**待办任务**:
a – 依据 HDU 2612 题面回答下列问题，答案按相同标号逐行给出：
(i) 两人每向相邻道路移动一格需花费多少分钟？
(ii) 输入中 n 与 m 的取值范围是多少？
(iii) 地图中字符“#”代表什么？
b – 请续写 HDU 2612 题面，从其末行之后接着写下去。

**文档节选**:
________
HDU 2612 Find a way

Pass a year learning in Hangzhou, yifenfei arrival hometown Ningbo at finally. Leave Ningbo one year, yifenfei have many people to meet. Especially a good friend Merceki. 
Yifenfei’s home is at the countryside, but Merceki’s home is in the center of city. So yifenfei made arrangements with Merceki to meet at a KFC. There are many KFC in Ningbo, they want to choose one that let the total time to it be most smallest. 
Now give you a Ningbo map, Both yifenfei and Merceki can move up, down ,left, right to the adjacent road by cost 11 minutes. 

Input

The input contains multiple test cases. 
Each test case include, first two integers n, m. (2<=n,m<=200). 
Next n lines, each line included m character. 
‘Y’ express yifenfei initial position. 
‘M’    express Merceki initial position. 
‘#’ forbid road; 
‘.’ Road. 
‘@’ KCF 

Output

For each test case output the minimum total time that both yifenfei and Merceki to arrival one of KFC.You may sure there is always have a KFC that can let them meet.

Sample Input

4 4
Y.#@
....
.#..
@..M
4 4
Y.#@
....
.#..
________
**记录摘录**:
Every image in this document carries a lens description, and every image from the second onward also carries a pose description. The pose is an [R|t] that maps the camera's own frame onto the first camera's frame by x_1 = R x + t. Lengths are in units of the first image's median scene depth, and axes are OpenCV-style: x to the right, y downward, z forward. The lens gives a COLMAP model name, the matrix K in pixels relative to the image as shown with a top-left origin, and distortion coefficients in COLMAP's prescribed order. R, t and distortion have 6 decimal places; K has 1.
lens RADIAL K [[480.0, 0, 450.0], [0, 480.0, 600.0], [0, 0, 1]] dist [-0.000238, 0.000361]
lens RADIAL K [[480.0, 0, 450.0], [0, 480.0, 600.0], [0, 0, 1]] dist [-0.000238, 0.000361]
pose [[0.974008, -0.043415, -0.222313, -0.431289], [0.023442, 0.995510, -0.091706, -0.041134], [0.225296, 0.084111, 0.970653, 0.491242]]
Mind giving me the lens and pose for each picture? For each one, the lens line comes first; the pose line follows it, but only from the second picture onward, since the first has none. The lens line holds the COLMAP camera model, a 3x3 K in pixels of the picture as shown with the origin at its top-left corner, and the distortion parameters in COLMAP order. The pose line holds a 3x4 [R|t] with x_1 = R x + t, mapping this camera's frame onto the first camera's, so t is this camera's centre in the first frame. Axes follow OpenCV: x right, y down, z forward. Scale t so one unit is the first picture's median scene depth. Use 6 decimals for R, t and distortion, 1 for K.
________
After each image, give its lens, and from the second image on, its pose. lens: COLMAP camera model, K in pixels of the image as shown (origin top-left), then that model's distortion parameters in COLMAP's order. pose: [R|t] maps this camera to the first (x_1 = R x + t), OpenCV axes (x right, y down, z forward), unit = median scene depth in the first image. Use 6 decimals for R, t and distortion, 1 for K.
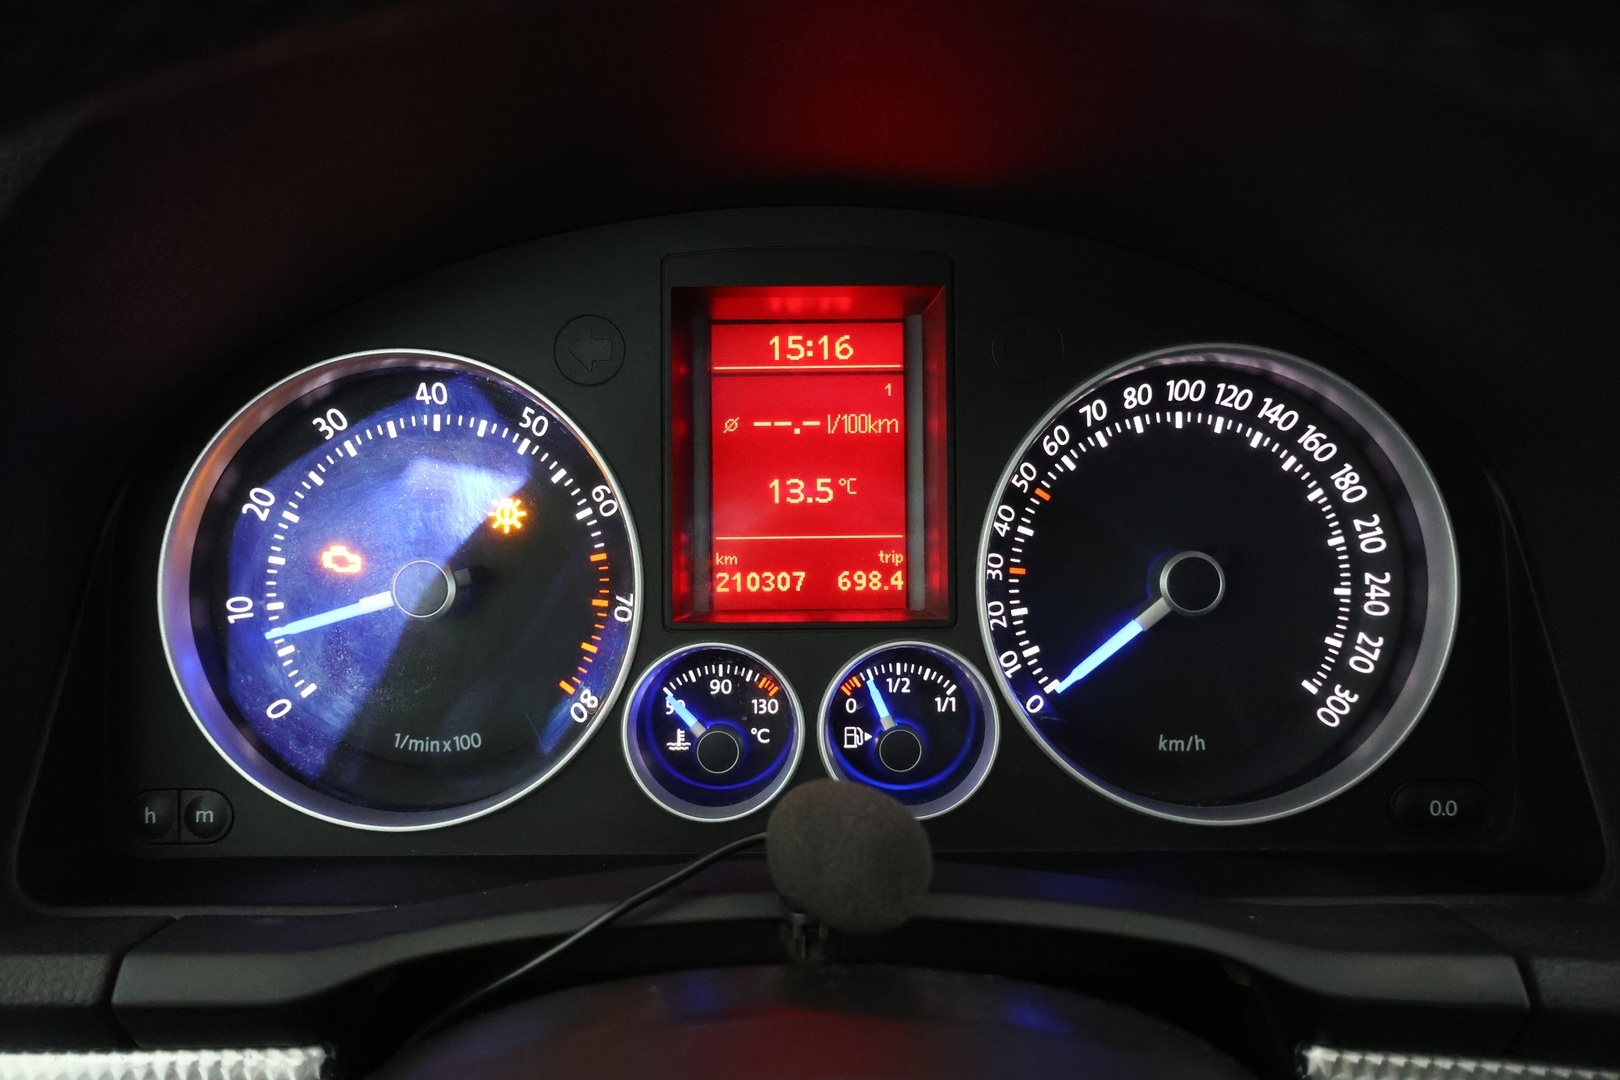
________
**各题答案**:
a –
(i) 11 分钟。
(ii) 2<=n,m<=200。
(iii) 禁止通行的道路。

b –
@#.M
5 5
Y..@.
.#...
.#...
@..M.
#...#

Sample Output

66
88
66

题意很明确，就不再多嘴了，需要注意的是KFC不止一个，有多个，但是又不能每个都调用bfs，否则会超时，所以只需将Y的起点跑一边，M的起点跑一边，当经过KFC点的时候记录下来，找最小值就行了，所以本题只调用了两边bfs；

用了两种做法一个是用数组记录步数，一个是用map记录步数，两种相差不大

P数组记录步数

#include <map>
#include <set>
#include <cmath>
#include <queue>
#include <string>
#include <vector>
#include <cstdio>
#include <cstring>
#include <iostream>
#include <algorithm>
#define inf 0x3f3f3f3f
#define eps 1e-10
#define maxn 300005
#define zero(a) fabs(a)<eps
#define Min(a,b) ((a)<(b)?(a):(b))
#define Max(a,b) ((a)>(b)?(a):(b))
#define pb(a) push_back(a)
#define mem(a,b) memset(a,b,sizeof(a))
#define LL long long
#define lson step<<1
#define rson step<<1|1
#define MOD 1000000009
#define sqr(a) ((a)*(a))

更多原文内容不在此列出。